Parmi les orateurs figuraient le sénateur républicain et ancien gouverneur de Floride Rick Scott, le législateur israélien Tal et la députée républicaine Claudia Tenney de New York, qui a présenté en mars un projet de loi à la Chambre des représentants visant à utiliser le nom biblique « Judée et Samarie » dans les documents officiels des États-Unis au lieu de « Cisjordanie ».

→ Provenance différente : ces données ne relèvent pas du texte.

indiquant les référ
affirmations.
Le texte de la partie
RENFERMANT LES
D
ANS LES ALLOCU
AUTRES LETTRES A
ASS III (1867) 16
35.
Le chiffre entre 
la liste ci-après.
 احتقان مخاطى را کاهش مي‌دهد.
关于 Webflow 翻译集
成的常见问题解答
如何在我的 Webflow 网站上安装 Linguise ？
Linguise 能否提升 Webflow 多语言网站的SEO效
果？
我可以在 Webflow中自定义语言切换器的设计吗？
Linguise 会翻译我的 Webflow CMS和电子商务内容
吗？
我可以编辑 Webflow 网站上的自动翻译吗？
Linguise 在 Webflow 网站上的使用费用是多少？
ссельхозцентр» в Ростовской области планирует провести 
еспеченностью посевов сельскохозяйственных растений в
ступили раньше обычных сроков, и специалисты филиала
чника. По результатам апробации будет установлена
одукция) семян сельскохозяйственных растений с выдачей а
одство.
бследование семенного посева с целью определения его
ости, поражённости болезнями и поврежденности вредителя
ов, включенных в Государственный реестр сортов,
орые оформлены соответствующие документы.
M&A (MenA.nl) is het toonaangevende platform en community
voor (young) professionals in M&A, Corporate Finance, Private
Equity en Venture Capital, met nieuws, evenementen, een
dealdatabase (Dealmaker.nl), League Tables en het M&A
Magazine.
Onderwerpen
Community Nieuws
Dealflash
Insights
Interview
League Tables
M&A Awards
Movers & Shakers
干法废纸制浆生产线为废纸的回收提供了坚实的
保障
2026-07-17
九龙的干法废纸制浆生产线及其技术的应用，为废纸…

La commission des Affaires étrangères de la Chambre des représentants a été saisie de ce projet de loi. Le terme « Judée et Samarie » est le terme préféré des Israéliens de droite.
Le bureau de Scott n’a pas répondu aux demandes de commentaires. Un porte-parole de Tenney s’est refusé à tout commentaire.
Depuis le 7 octobre, le gouvernement Netanyahu a accéléré au rythme le plus rapide depuis 30 ans les plans de construction sur des terres de Cisjordanie, notamment au Gush Etzion, selon l’ONG israélienne Peace Now, qui suit les implantations en Cisjordanie et s’y oppose.
Cette expansion n’a « qu’un seul but, déplacer les Palestiniens de leurs terres », a déclaré Juliette Banoura, une résidente de Bethléem qui étudie les implantations.
Le nombre d’Israéliens en Cisjordanie a augmenté d’un tiers pour atteindre 700 000 personnes au cours de la dernière décennie, selon les Nations unies, soit environ 10 % de la population juive d’Israël.
Les violences commises par les résidents d’implantations ont explosé au cours de l’année écoulée, ce qui a conduit les États-Unis et l’Union européenne à prendre des sanctions à l’encontre de personnes et d’entités qu’ils accusent d’être à l’origine de cette escalade. Toutes les personnes avec lesquelles Reuters s’est entretenu ont dénoncé cette violence.
David Friedman, qui, en tant qu’ambassadeur en Israël en 2020, a élaboré le plan de Trump pour un État palestinien limité, plaide désormais pour un seul Israël élargi sans citoyenneté à part entière pour les Palestiniens, un arrangement qu’il a comparé dans une interview à Porto Rico. Il a déclaré qu’il n’avait pas discuté du plan avec Trump.
Les habitants de Porto Rico, un territoire américain appauvri, sont considérés comme des citoyens américains mais ne peuvent pas voter aux élections présidentielles.
Refuser aux Palestiniens le statut d’État conduit à davantage de conflits, a déclaré Nabil Abu Rudeineh, porte-parole du président de l’Autorité palestinienne (AP), Mahmoud Abbas.
« Pour vivre en paix dans la région, ils doivent parvenir à un accord avec les Palestiniens », a-t-il déclaré.